Nothing new in that – Hitler did the same thing 60 years ago in Germany and the ceremonies in Poland this week brought all of those nightmares back into perspective.
When the German genocides were being conducted, a blanket of disinformation and secrecy kept the full extent of the nightmare out of the public eye, the authorities knew what was going on but did not take appropriate steps to bring the German government to book. It took photographs of the camps in 1945 to finally bring the Holocaust to our attention.
The same situation applied here from 1983 to 1987 and it was only after the Legal Resources Foundation and the Catholic Commission published their report “Breaking the Silence” on the genocide that finally we got to see and hear about the extent of the atrocities. The only difference between these two episodes was time and magnitude.
Nothing illustrates the need for a free press and electronic media than these failures of governments to protect their citizens from abuse or to bring the authorities to account, than this sort of state abuse of power.
In the past decade as we in the MDC have fought for freedom, justice and democracy, we have had a constant battle against secrecy and media restrictions. The new form of communications via the internet has helped as this is out of the control of the authorities virtually everywhere and has empowered the individual.
The fight here can be divided into three main segments – the information and media campaign, legal battles and the political struggle. The full story of the work done and the success gained in each sphere need a book and they have all contributed to whatever success we have had in the past 10 years. But the main weapon we have had has been the use of the media and the weapon of information.
When Mr. Mugabe was building his mansion in Borrowdale it was an MDC volunteer who flew over the site with a camera and caught the size and luxury of this extravaganza, I was suspected of being responsible and was told that “if I flew my aeroplane across the site again, I would be shot down by the air force.” As I had nothing to do with the exercise at least it told us they knew nothing of the operation.

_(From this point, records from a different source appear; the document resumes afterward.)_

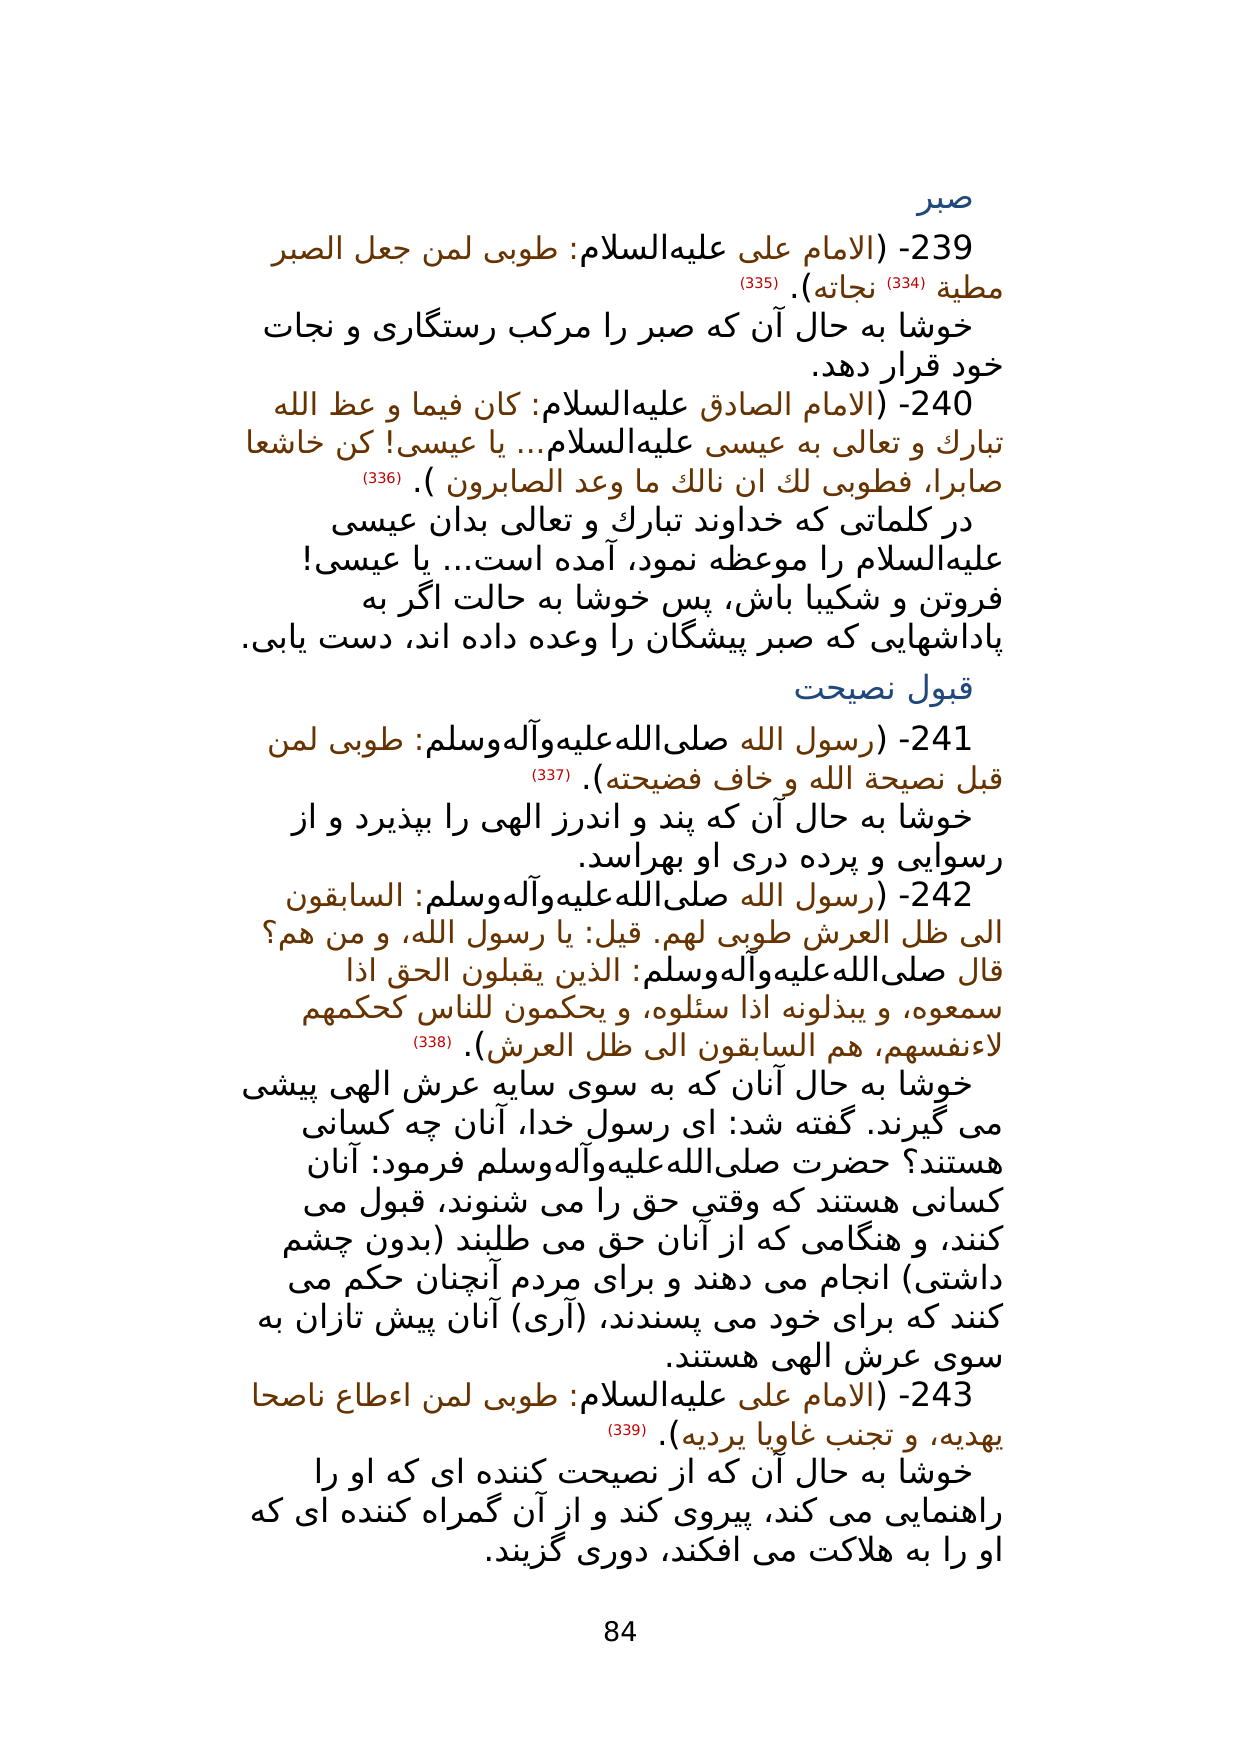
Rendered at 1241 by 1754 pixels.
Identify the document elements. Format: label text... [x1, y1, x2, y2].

text 243- (الامام على عليه‌السلام: طوبى لمن اءطاع ناصحا یهدیه، و تجنب غاویا یردیه). (339) [236, 1375, 1004, 1453]
text در كلماتى كه خداوند تبارك و تعالى بدان عیسى عليه‌السلام را موعظه نمود، آمده است... یا عیسى! فروتن و شكیبا باش، پس خوشا به حالت اگر به پاداشهایى كه صبر پیشگان را وعده داده اند، دست یابى. [236, 501, 1004, 656]
text 239- (الامام على عليه‌السلام: طوبى لمن جعل الصبر مطیة (334) نجاته). (335) [236, 228, 1004, 306]
text خوشا به حال آن كه از نصیحت كننده اى كه او را راهنمایى مى كند، پیروى كند و از آن گمراه كننده اى كه او را به هلاكت مى افكند، دورى گزیند. [236, 1453, 1004, 1569]
text خوشا به حال آن كه پند و اندرز الهى را بپذیرد و از رسوایى و پرده درى او بهراسد. [236, 797, 1004, 875]
subtitle قبول نصیحت [236, 668, 1004, 707]
text 241- (رسول الله صلى‌الله‌عليه‌وآله‌وسلم: طوبى لمن قبل نصیحة الله و خاف فضیحته). (337) [236, 720, 1004, 797]
text 240- (الامام الصادق عليه‌السلام: كان فیما و عظ الله تبارك و تعالى به عیسى عليه‌السلام... یا عیسى! كن خاشعا صابرا، فطوبى لك ان نالك ما وعد الصابرون ). (336) [236, 384, 1004, 501]
subtitle صبر [236, 177, 1004, 216]
text خوشا به حال آن كه صبر را مركب رستگارى و نجات خود قرار دهد. [236, 306, 1004, 384]
text خوشا به حال آنان كه به سوى سایه عرش الهى پیشى مى گیرند. گفته شد: اى رسول خدا، آنان چه كسانى هستند؟ حضرت صلى‌الله‌عليه‌وآله‌وسلم فرمود: آنان كسانى هستند كه وقتى حق را مى شنوند، قبول مى كنند، و هنگامى كه از آنان حق مى طلبند (بدون چشم داشتى) انجام مى دهند و براى مردم آنچنان حكم مى كنند كه براى خود مى پسندند، (آرى) آنان پیش تازان به سوى عرش الهى هستند. [236, 1064, 1004, 1375]
text 242- (رسول الله صلى‌الله‌عليه‌وآله‌وسلم: السابقون الى ظل العرش طوبى لهم. قیل: یا رسول الله، و من هم؟ قال صلى‌الله‌عليه‌وآله‌وسلم: الذین یقبلون الحق اذا سمعوه، و یبذلونه اذا سئلوه، و یحكمون للناس كحكمهم لاءنفسهم، هم السابقون الى ظل العرش). (338) [236, 875, 1004, 1064]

Disappearances and violence against opponents were all carefully monitored and brought out into the public domain; individuals went to great lengths to collect information and often at risk to their own safety, brought the facts to the light of media scrutiny. Restrictions and threats to media practitioners did not stop them coming and at great risk to themselves, recording events and abuses of human rights.
The result of all this effort and human courage is that the regime here has had no where to hide when it committed abuses and as a result has not been able to act with impunity. Had the veil of secrecy been effective the violations of our rights and even physical safety would have been much more in jeopardy than has actually been the case.
That is the position today on the eve of the SADC summit in the Congo. It is a year since the GPA was signed and the SADC leadership must now fulfil their obligation to act as guarantors of the agreement. This means they should sit down and objectively examine what has transpired since the GPA was signed and then take appropriate action to ensure full compliance if there has been any violations.
In fact we do not even appear on the agenda! So much for African leadership; the Kenyan deal brokered by the regional States and now the deal in Madagascar, are by no means shining examples of continental diplomacy and real politic. It could be argued that regional action has simply made things worse for all parties involved.
MDC is battling to get the regional body to take its responsibilities seriously and we hope to get a special summit to deal with the Zimbabwe issue. One thing is for sure SADC, no more than Zanu PF, has no place to hide. How they deal with their responsibilities will be a matter of record and comment across the globe.
The issue of Zanu PF compliance with the terms of the GPA is now a complete farce. They are in violation of virtually every aspect of the agreement they signed and the list of violations grows by the day. They had no right to “terminate” our participation in the SADC Tribunal as announced this week. That is a matter for the government and is subject to the consensual decision making mechanisms built into the GPA.
Media reforms have been totally stalled, POSA and AIPPA remain on the Statute books, senior appointments made without consultation and agreement in terms of the GPA have not been rescinded and politically motivated violence continues. We have evidence of new militia camps and the clandestine deployment of military units and personnel to the districts to direct a campaign of political violence. I was personally warned last week by a senior Zanu PF person that the hard liners are arming themselves and we must be careful.
Zuma and his colleagues cannot say they do not know this. Since the early part of this century, the South Africans have deployed intelligence agents to Zimbabwe and have a well oiled system of double agents in the CIO and other State agencies. They know this is going on, they know this is in direct violation of the GPA; they have no place to hide on this issue.
In the meantime we struggle on with what we have – tax revenues have climbed though the 100 million a month ceiling and the maize crop is running out – from next month we will have to import the majority of our needs. Failure to meet key benchmarks and to sign agreements such as the Bilateral Investment Protection Agreement with South Africa, are holding up lines of credit from across the globe and the region. Our leading friends in the world community are understandably cautious and reticent about helping us until we deliver on these key issues.
The Zanu PF argument that our economic plight is the product of “sanctions” is pure claptrap and in any event such sanctions that we do face are the direct result of either Zanu PF violations of human rights and norms or our failure to meet our obligations in financial and economic terms. In many ways they are self imposed and therefore can only be removed by putting our affairs in order and starting to live and work in accordance with the very standards we have espoused in previously agreed protocols and international agreements.